Maybe it's because I work in hospice. Maybe because I have always been the emergency manager in the family. Maybe I am just weird. But it seems to me that being told what your options are, what to expect, what choices you might have- those are things someone should know about their own body. When you are prescribing birth control you give more options and information than you do about cancer or heart disease or Parkinson's. Why is that? Why do patients and families need to go to support groups and online to learn what you are not comfortable saying?
It took us over three years to get a real diagnosis for Casper. The symptoms were all there from the beginning. Had anyone been really listening her illness is classic in its progression. The prognosis is very clear. Yet, when we asked what to expect (after being in a waiting room filled with folks who were far more debilitated) you said "there is no way to know. We will have to wait and see. Not everyone ends up on hospice." When Casper asked you about work, you patted her knee and said "Let's take this one step at a time." That's so cute considering she has PD and sometimes can't step at all. When we told our other docs about her disease progression, I heard "She'll get better. This can't happen. It will turn around." Really? What research are you reading?
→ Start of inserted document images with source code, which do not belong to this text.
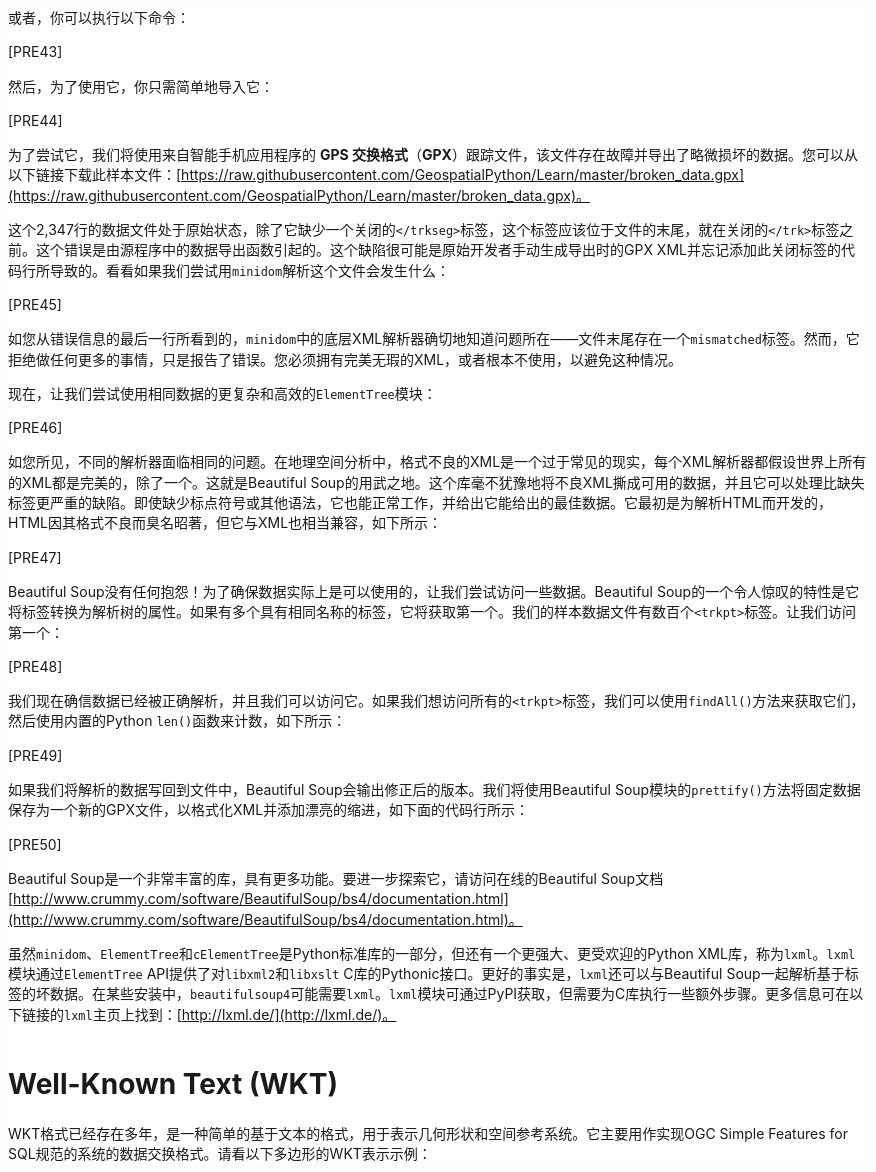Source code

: 或者，你可以执行以下命令：

[PRE43]

然后，为了使用它，你只需简单地导入它：

[PRE44]

为了尝试它，我们将使用来自智能手机应用程序的 **GPS 交换格式**（**GPX**）跟踪文件，该文件存在故障并导出了略微损坏的数据。您可以从以下链接下载此样本文件：[https://raw.githubusercontent.com/GeospatialPython/Learn/master/broken_data.gpx](https://raw.githubusercontent.com/GeospatialPython/Learn/master/broken_data.gpx)。

这个2,347行的数据文件处于原始状态，除了它缺少一个关闭的`</trkseg>`标签，这个标签应该位于文件的末尾，就在关闭的`</trk>`标签之前。这个错误是由源程序中的数据导出函数引起的。这个缺陷很可能是原始开发者手动生成导出时的GPX XML并忘记添加此关闭标签的代码行所导致的。看看如果我们尝试用`minidom`解析这个文件会发生什么：

[PRE45]

如您从错误信息的最后一行所看到的，`minidom`中的底层XML解析器确切地知道问题所在——文件末尾存在一个`mismatched`标签。然而，它拒绝做任何更多的事情，只是报告了错误。您必须拥有完美无瑕的XML，或者根本不使用，以避免这种情况。

现在，让我们尝试使用相同数据的更复杂和高效的`ElementTree`模块：

[PRE46]

如您所见，不同的解析器面临相同的问题。在地理空间分析中，格式不良的XML是一个过于常见的现实，每个XML解析器都假设世界上所有的XML都是完美的，除了一个。这就是Beautiful Soup的用武之地。这个库毫不犹豫地将不良XML撕成可用的数据，并且它可以处理比缺失标签更严重的缺陷。即使缺少标点符号或其他语法，它也能正常工作，并给出它能给出的最佳数据。它最初是为解析HTML而开发的，HTML因其格式不良而臭名昭著，但它与XML也相当兼容，如下所示：

[PRE47]

Beautiful Soup没有任何抱怨！为了确保数据实际上是可以使用的，让我们尝试访问一些数据。Beautiful Soup的一个令人惊叹的特性是它将标签转换为解析树的属性。如果有多个具有相同名称的标签，它将获取第一个。我们的样本数据文件有数百个`<trkpt>`标签。让我们访问第一个：

[PRE48]

我们现在确信数据已经被正确解析，并且我们可以访问它。如果我们想访问所有的`<trkpt>`标签，我们可以使用`findAll()`方法来获取它们，然后使用内置的Python `len()`函数来计数，如下所示：

[PRE49]

如果我们将解析的数据写回到文件中，Beautiful Soup会输出修正后的版本。我们将使用Beautiful Soup模块的`prettify()`方法将固定数据保存为一个新的GPX文件，以格式化XML并添加漂亮的缩进，如下面的代码行所示：

[PRE50]

Beautiful Soup是一个非常丰富的库，具有更多功能。要进一步探索它，请访问在线的Beautiful Soup文档[http://www.crummy.com/software/BeautifulSoup/bs4/documentation.html](http://www.crummy.com/software/BeautifulSoup/bs4/documentation.html)。

虽然`minidom`、`ElementTree`和`cElementTree`是Python标准库的一部分，但还有一个更强大、更受欢迎的Python XML库，称为`lxml`。`lxml`模块通过`ElementTree` API提供了对`libxml2`和`libxslt` C库的Pythonic接口。更好的事实是，`lxml`还可以与Beautiful Soup一起解析基于标签的坏数据。在某些安装中，`beautifulsoup4`可能需要`lxml`。`lxml`模块可通过PyPI获取，但需要为C库执行一些额外步骤。更多信息可在以下链接的`lxml`主页上找到：[http://lxml.de/](http://lxml.de/)。

# Well-Known Text (WKT)

WKT格式已经存在多年，是一种简单的基于文本的格式，用于表示几何形状和空间参考系统。它主要用作实现OGC Simple Features for SQL规范的系统的数据交换格式。请看以下多边形的WKT表示示例：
I appreciate that you are all uncomfortable admitting you can't fix this. You would be amazed at how many families I have worked with over the years who could see their doctors were struggling with the words and ended up comforting their doctor. I know we did with some of Linda's too. I know you see the look in Casper's eyes begging you to say this could all be a giant mistake. I know it hurts. I am the one who has to get in the car afterward for the fallout. But please- when you can't find the words to say, say that. Say "I hate telling you this." Say something. But be honest. She needs to know you hate it too. But she needs to hear what is real.
We have plans to make. We know you do not have a crystal ball. We say that to folks all the time. But we do have an idea of where each path leads. We know you do too. Talk about that path. You would want the same too.